|
この作品には、フランス映画独特のクセのようなものがない。だから、監督も替えずにアメリカでリメイクが作られるなどということがおきたのだろうが、その分、フランスらしいコメディを期待してみると拍子抜けする。間抜けな銀行強盗を演じるピエール・リシャールなんかは、いかにもフレンチ・コメディらしい風貌をしているし、ジェラール・ドパルデューだってコメディ演技は上手なはずだ。しかし、この作品ではどこかあっさりしすぎている感じがする。

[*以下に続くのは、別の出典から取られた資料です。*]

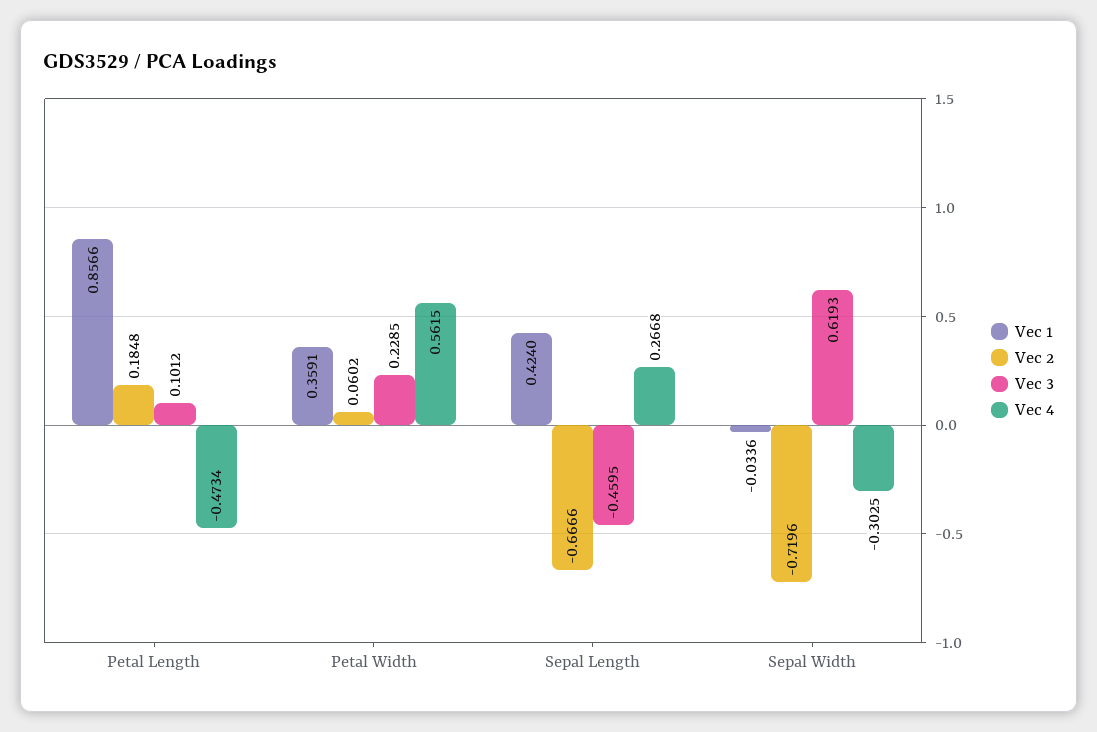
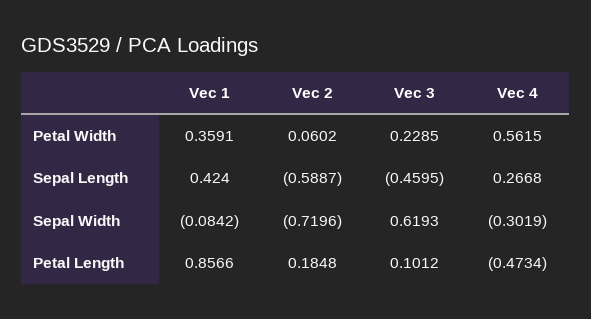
Vec 2, Sepal Length: -0.6666 -> -0.5887
Vec 1, Sepal Width: -0.0336 -> -0.0842
Vec 4, Sepal Width: -0.3025 -> -0.3019

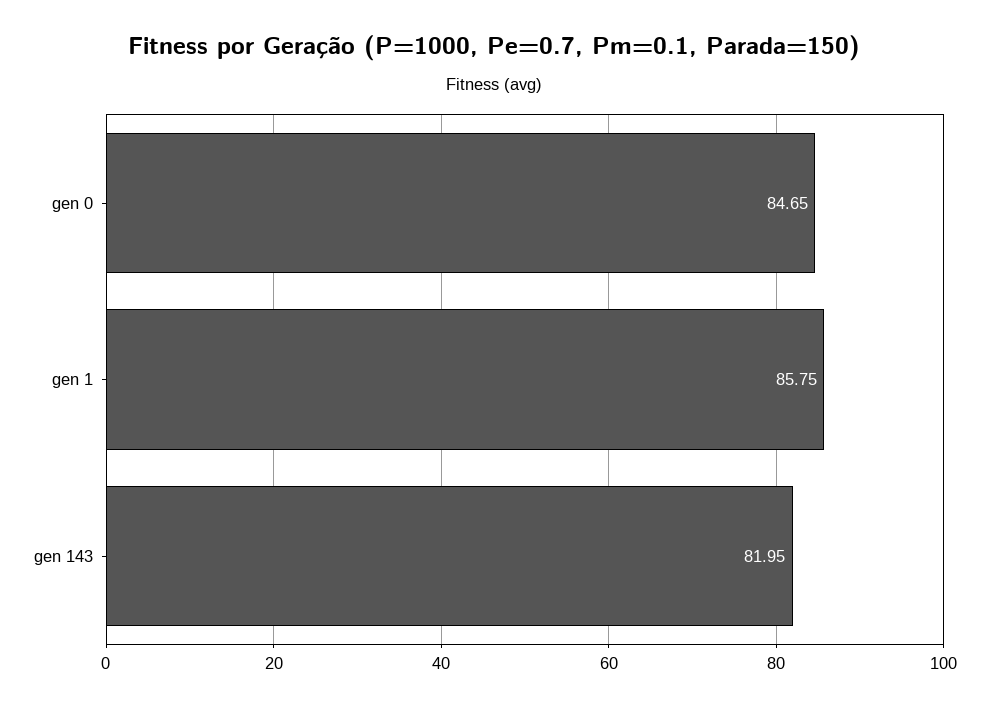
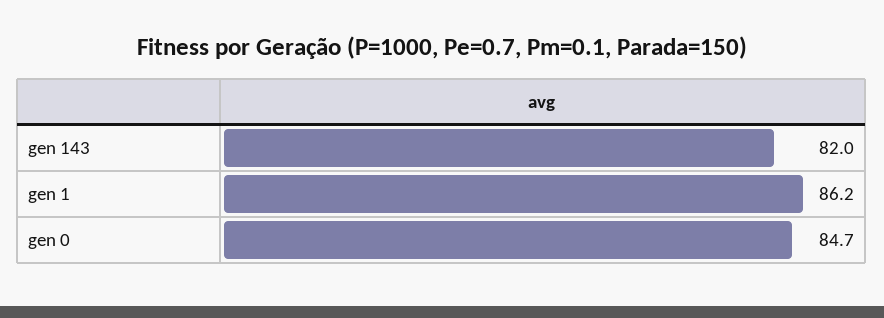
gen 1: 85.75 -> 86.2

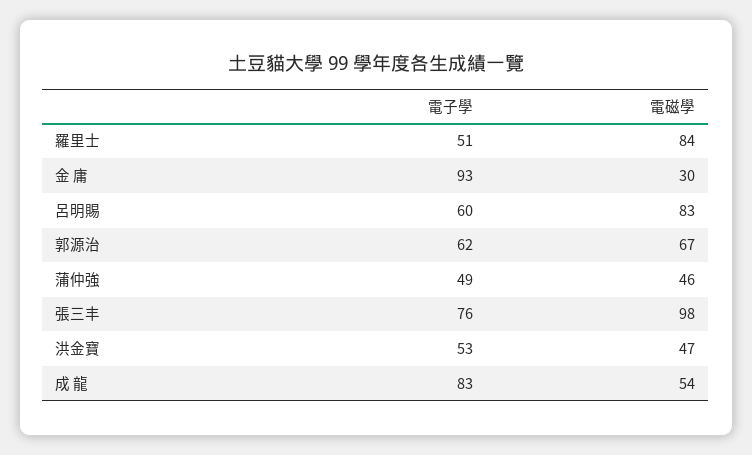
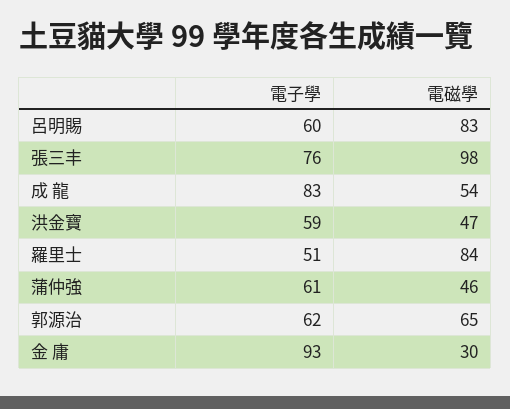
電磁學, 郭源治: 67 -> 65
電子學, 蒲仲強: 49 -> 61
電子學, 洪金寶: 53 -> 59

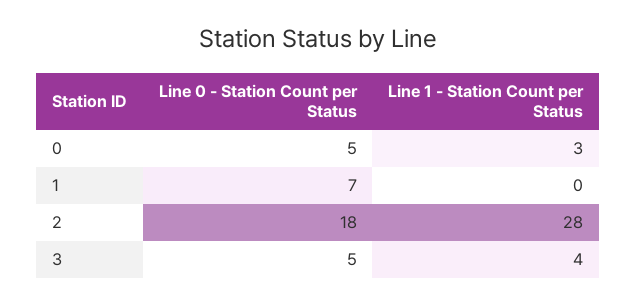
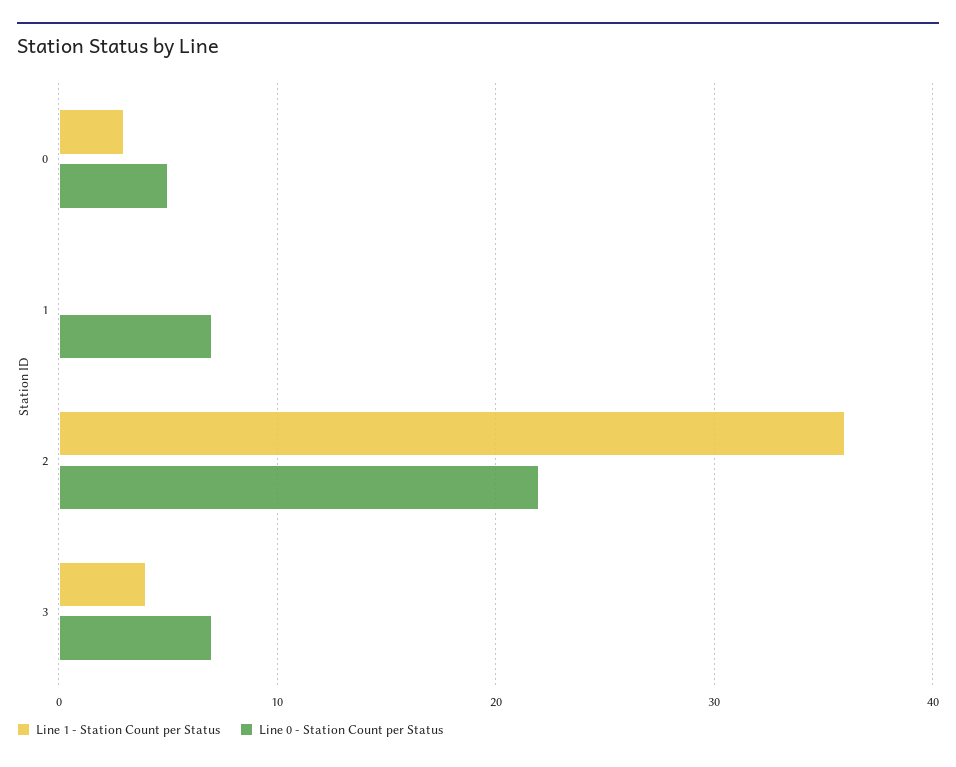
Line 0 - Station Count per Status, 2: 18 -> 22
Line 1 - Station Count per Status, 2: 28 -> 36
Line 0 - Station Count per Status, 3: 5 -> 7

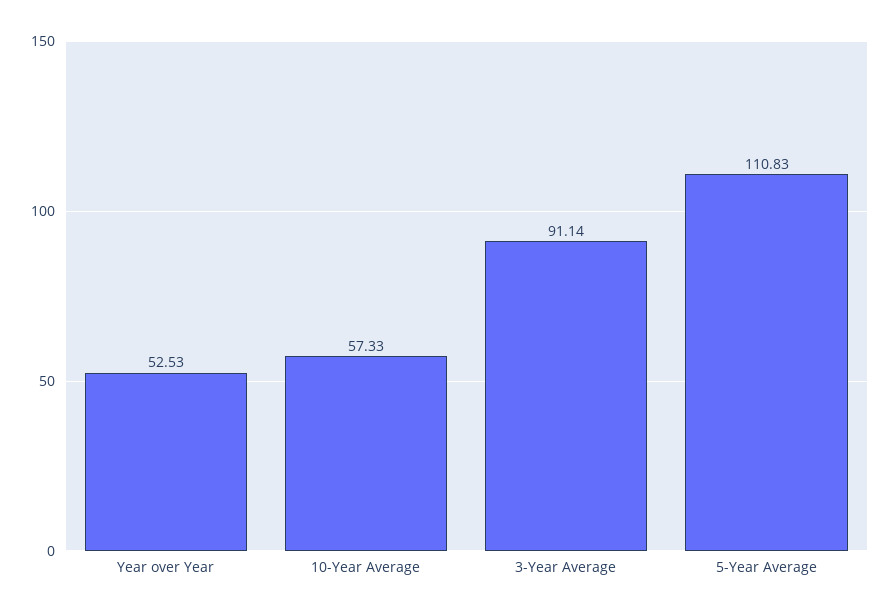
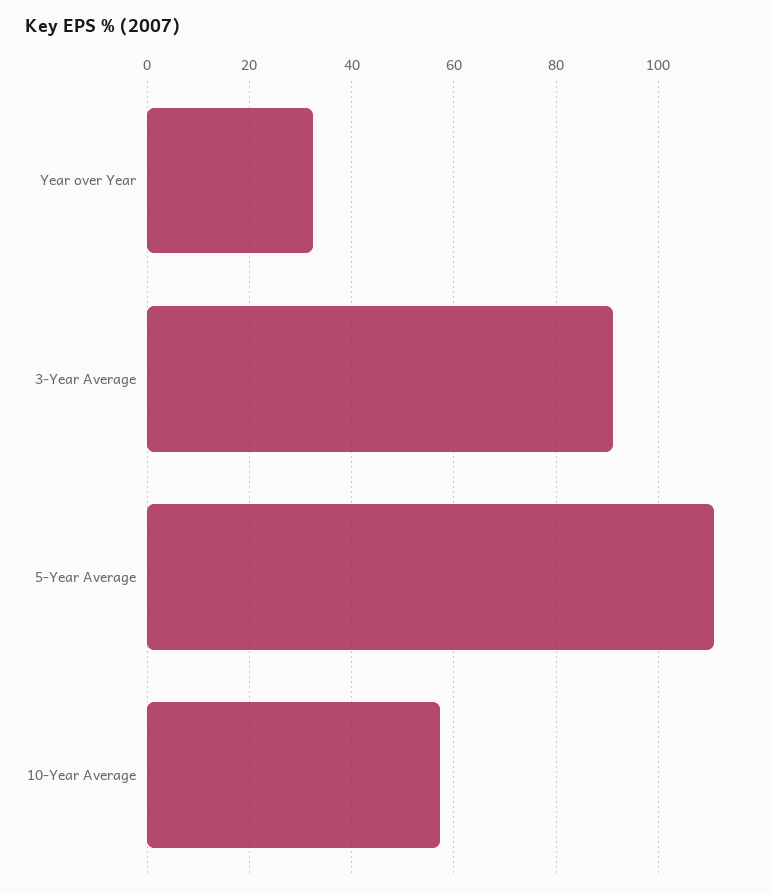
Year over Year: 52.53 -> 32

フランシス・ヴェベールがまず有名になったのはブロードウェイ・ミュージカルにもなった『Mr.レディMr.マダム』の脚本家としてであり、つまりそもそもアメリカの人たちに受けるようなコメディを書く才能があったし、そのような作品を好んでいたのだろうと思う。だから、監督デビュー作となったこの作品が凄くアメリカのコメディっぽくて、フランスらしさが薄く、ハリウッドにすんなりと受け入れられたというのも合点が行く。この作品とそのリメイクのあとはアメリカで『マシュー・ブロデリックの
緊・急・事・態』、フランスで『ジャガー』を撮って泣かず飛ばず、その次の『奇人たちの晩餐会』でようやくヒットを飛ばすことになる。
この『奇人たちの晩餐会』にいたってようやくフレンチ・コメディの王道とも言える笑いを取り込んで化けたということだと思うが、それは単純な古典的なフレンチ・コメディの繰り返しではなく、多分にアメリカ的なものが混ざりこんでいる。つまり、フランシス・ヴェベールはアメリカ的なものをフランスで作ってアメリカに受け入れられ、そのアメリカ的なものを今度はフランス的なものと融合させることによってようやく自分なりの形を見出したということだ。
だから、この『3人の逃亡者』の段階ではほとんどアメリカン・コメディと言っていい作りになっているわけで、フレンチ・コメディを期待してみたら、拍子抜けするというのはまったく致し方ないことだと思う。にもかかわらず、そこにはフランス的なものも入り込んでいる。アメリカ版を見ていないので、なんともいえないが、アメリカ版を見れば、そのフランス的な部分がよく見えてくるのだろうと思うが、このフランス的なものを失ってしまうったら、この作品はさらに退屈なものになってしまっただろう。
この作品はつまるところ基本的にアメリカ的なコメディに、ちょっとフランス風のスパイスといういかにもアメリカ人受けしそうな作品なわけで、それ以上ではない。ジェラール・ドパルデューとピエール・リシャールとモーリス・バリエに救われてフレンチ・コメディらしい体裁は保ったけれど、キレは今ひとつ。
そういう意味では、逆に徹底的にアメリカの笑いに徹したであろうアメリカ版のほうが完成度は高いんじゃないかという予感がする。ジェラール・ドパルデューの役をニック・ノルティがやるというのもなかなかはまり役という気がするし。